Although direct transplantation of tumor cells, as for example on
surgical instruments, may theoretically occur, it is rare and, in
any event, an artificial mode of dissemination that is not discussed
further. Each of the three major pathways is described separately.
SEEDING OF BODY
CAVITIES AND SURFACES
This may occur whenever a malignant neoplasm
penetrates into a natural “open field.” Most often involved is the
peritoneal cavity, but any other cavity – pleural, pericardial,
subarachnoid, and joint spaces – may be affected. Such seeding is
particularly characteristic of carcinomas arising in the ovaries,
when, not infrequently, all peritoneal surfaces become coated with a
heavy layer of cancerous glaze.
LYMPHATIC SPREAD
Transport through lymphatics is the most common
pathway for the initial dissemination of carcinomas, but it should
be remembered that sarcomas may also use this route. The emphasis
on lymphatic spread for carcinomas and hematogenous spread for
sarcomas is misleading because ultimately there are numerous
interconnections between the vascular and lymphatic systems. The
pattern of lymph node involvement follows the natural routes of
drainage. Because carcinomas of the breast usually arise in the
upper outer quadrants, they generally disseminate first to the
axillary lymph nodes. Cancers of the inner quadrant may drain
through lymphatics to the nodes within the chest along the internal
mammary arteries. Thereafter the infraclavicular and
supraclavicular nodes may become involved. Carcinomas of the lung
arising in the major respiratory passages metastasize first to the
perihilar tracheobronchial and mediastinal nodes. Local lymph nodes,
however, may be bypassed – “skip metastasis” – because of
venous-lymphatic anastomoses or because inflammation or radiation
has obliterated channels. Enlargement of nodes may be caused by (1)
the spread and growth of cancer cells or (2) reactive hyperplasia.
It should be noted therefore that nodal enlargement in proximity to
a cancer does not necessarily mean dissemination of the primary
lesion.
This pathway is typical of sarcomas but is also
used by carcinomas. Arteries, with their thicker walls, are less
readily penetrated than are veins. Arterial spread, however, may
occur when tumor cells pass through the pulmonary capillary beds or
pulmonary arteriovenous shunts or when pulmonary metastases
themselves give rise to additional tumor emboli. In such arterial
spread, a number of factors (to be discussed) condition the patterns
of distribution of the metastases. With venous invasion, the
blood-borne cells follow the venous flow, draining the site of the
neoplasm. Understandably, the liver and lungs are most frequently
involved secondarily in such hematogenous dissemination.

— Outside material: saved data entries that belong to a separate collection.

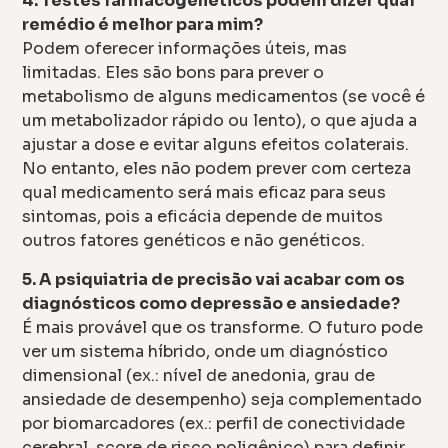
4. Testes farmacogenéticos podem dizer qual
remédio é melhor para mim?
Podem oferecer informações úteis, mas
limitadas. Eles são bons para prever o
metabolismo de alguns medicamentos (se você é
um metabolizador rápido ou lento), o que ajuda a
ajustar a dose e evitar alguns efeitos colaterais.
No entanto, eles não podem prever com certeza
qual medicamento será mais eficaz para seus
sintomas, pois a eficácia depende de muitos
outros fatores genéticos e não genéticos.
5. A psiquiatria de precisão vai acabar com os
diagnósticos como depressão e ansiedade?
É mais provável que os transforme. O futuro pode
ver um sistema híbrido, onde um diagnóstico
dimensional (ex.: nível de anedonia, grau de
ansiedade de desempenho) seja complementado
por biomarcadores (ex.: perfil de conectividade
cerebral, score de risco poligênico) para definir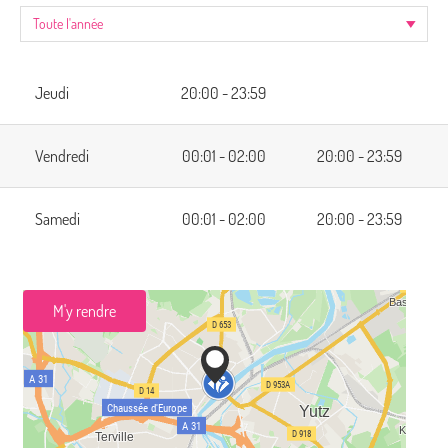
Jeudi
20:00 - 23:59
Vendredi
00:01 - 02:00
20:00 - 23:59
Samedi
00:01 - 02:00
20:00 - 23:59
M'y rendre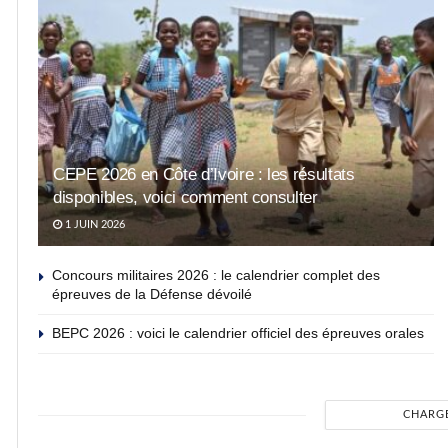
CEPE 2026 en Côte d’Ivoire : les résultats
disponibles, voici comment consulter
1 JUIN 2026
Concours militaires 2026 : le calendrier complet des
épreuves de la Défense dévoilé
BEPC 2026 : voici le calendrier officiel des épreuves orales
CHARG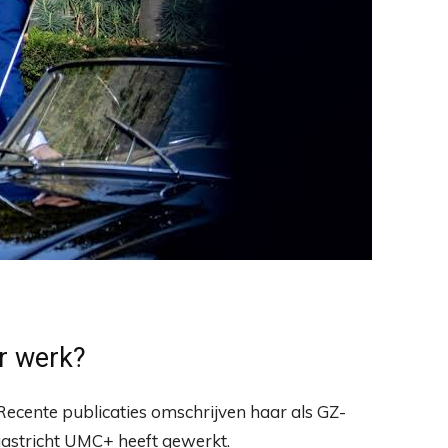
r werk?
ecente publicaties omschrijven haar als GZ-
aastricht UMC+ heeft gewerkt.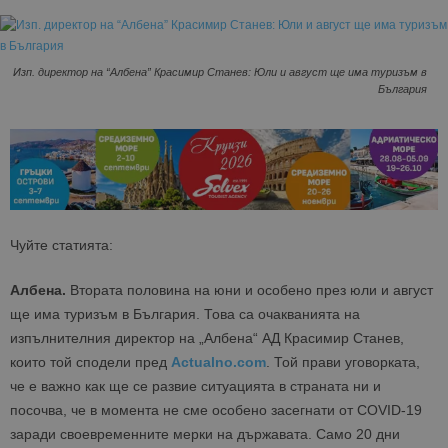
Изп. директор на “Албена” Красимир Станев: Юли и август ще има туризъм в
България
Чуйте статията:
Албена.
Втората половина на юни и особено през юли и август
ще има туризъм в България. Това са очакванията на
изпълнителния директор на „Албена“ АД Красимир Станев,
които той сподели пред
Actualno.com
. Той прави уговорката,
че е важно как ще се развие ситуацията в страната ни и
посочва, че в момента не сме особено засегнати от COVID-19
заради своевременните мерки на държавата. Само 20 дни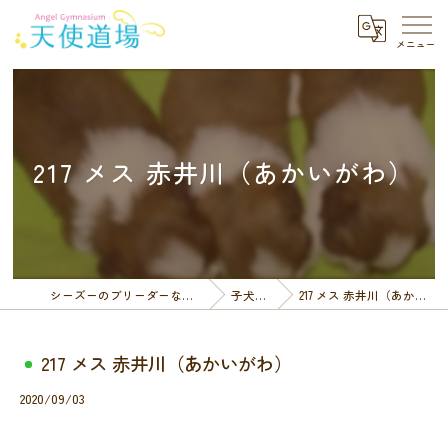
217 メス 赤井川（あかいがわ）
シーズーのブリーダーなら天使道場
子犬一覧
217 メス 赤井川（あかいがわ）
217 メス 赤井川（あかいがわ）
2020/09/03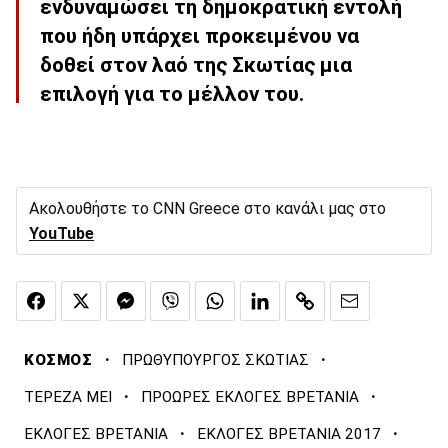
ενδυναμώσει τη δημοκρατική εντολή
που ήδη υπάρχει προκειμένου να
δοθεί στον λαό της Σκωτίας μια
επιλογή για το μέλλον του.
Ακολουθήστε το CNN Greece στο κανάλι μας στο
YouTube
·
·
ΚΟΣΜΟΣ
ΠΡΩΘΥΠΟΥΡΓΟΣ ΣΚΩΤΙΑΣ
·
·
ΤΕΡΕΖΑ ΜΕΙ
ΠΡΟΩΡΕΣ ΕΚΛΟΓΕΣ ΒΡΕΤΑΝΙΑ
·
·
ΕΚΛΟΓΕΣ ΒΡΕΤΑΝΙΑ
ΕΚΛΟΓΕΣ ΒΡΕΤΑΝΙΑ 2017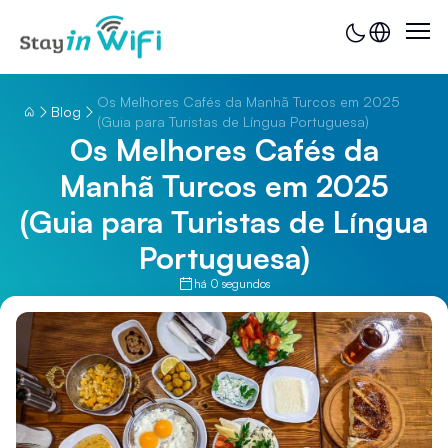
Os Melhores Cafés da Manhã Turcos em 2025
Blog
(Guia para Turistas de Língua Portuguesa)
Os Melhores Cafés da
Manhã Turcos em 2025
(Guia para Turistas de Língua
Portuguesa)
há 0 segundos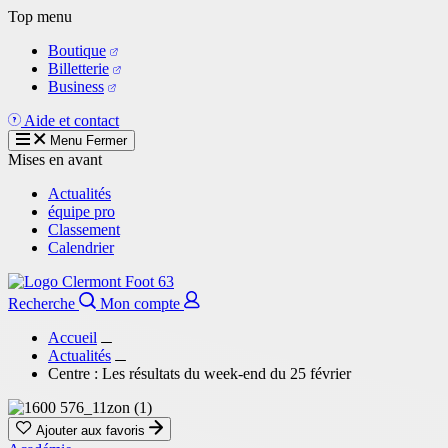
Aller
Top menu
au
Boutique
contenu
Billetterie
principal
Business
Aide et contact
Menu
Fermer
Mises en avant
Actualités
équipe pro
Classement
Calendrier
Recherche
Mon compte
Accueil
Actualités
Centre : Les résultats du week-end du 25 février
Ajouter aux favoris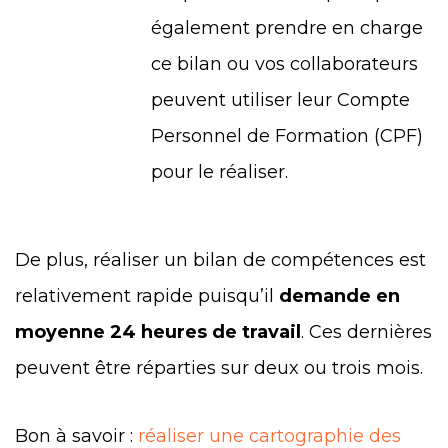
également prendre en charge
ce bilan ou vos collaborateurs
peuvent utiliser leur Compte
Personnel de Formation (CPF)
pour le réaliser.
De plus, réaliser un bilan de compétences est
relativement rapide puisqu’il
demande en
moyenne 24 heures de travail
. Ces dernières
peuvent être réparties sur deux ou trois mois.
Bon à savoir :
réaliser une cartographie des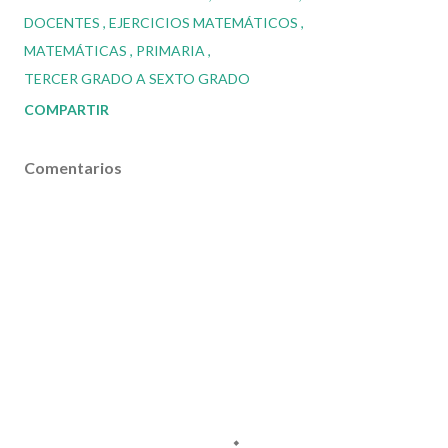
DOCENTES
EJERCICIOS MATEMÁTICOS
MATEMÁTICAS
PRIMARIA
TERCER GRADO A SEXTO GRADO
COMPARTIR
Comentarios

Certain cancers have a propensity for invasion
of veins. Renal cell carcinoma often invades the branches of the
renal vein and then the renal vein itself to grow in a snake-like
fashion up the inferior vena cava, sometimes reaching the right side
of the heart. Hepatocarcinomas often penetrate portal and hepatic
radicles to grow within them into the main venous channels.
EPIDEMIOLOGY
Because cancer is a disorder of cell growth and
behavior, its ultimate cause has to be defined at the cellular and
subcellular levels. Study of cancer patterns in populations,
however, can contribute substantially to knowledge about the origins
of cancer. For example, the concept that chemicals can cause cancer
arose from the astute observations of Sir Percival Pott, who related
the increased incidence of scrotal cancer in chimney sweeps to
chronic exposure to soot. Thus major insights into the etiology of
cancer can be obtained by epidemiologic studies that relate
particular environmental, racial (hereditary?), and cultural
influences to the occurrence of malignant neoplasms.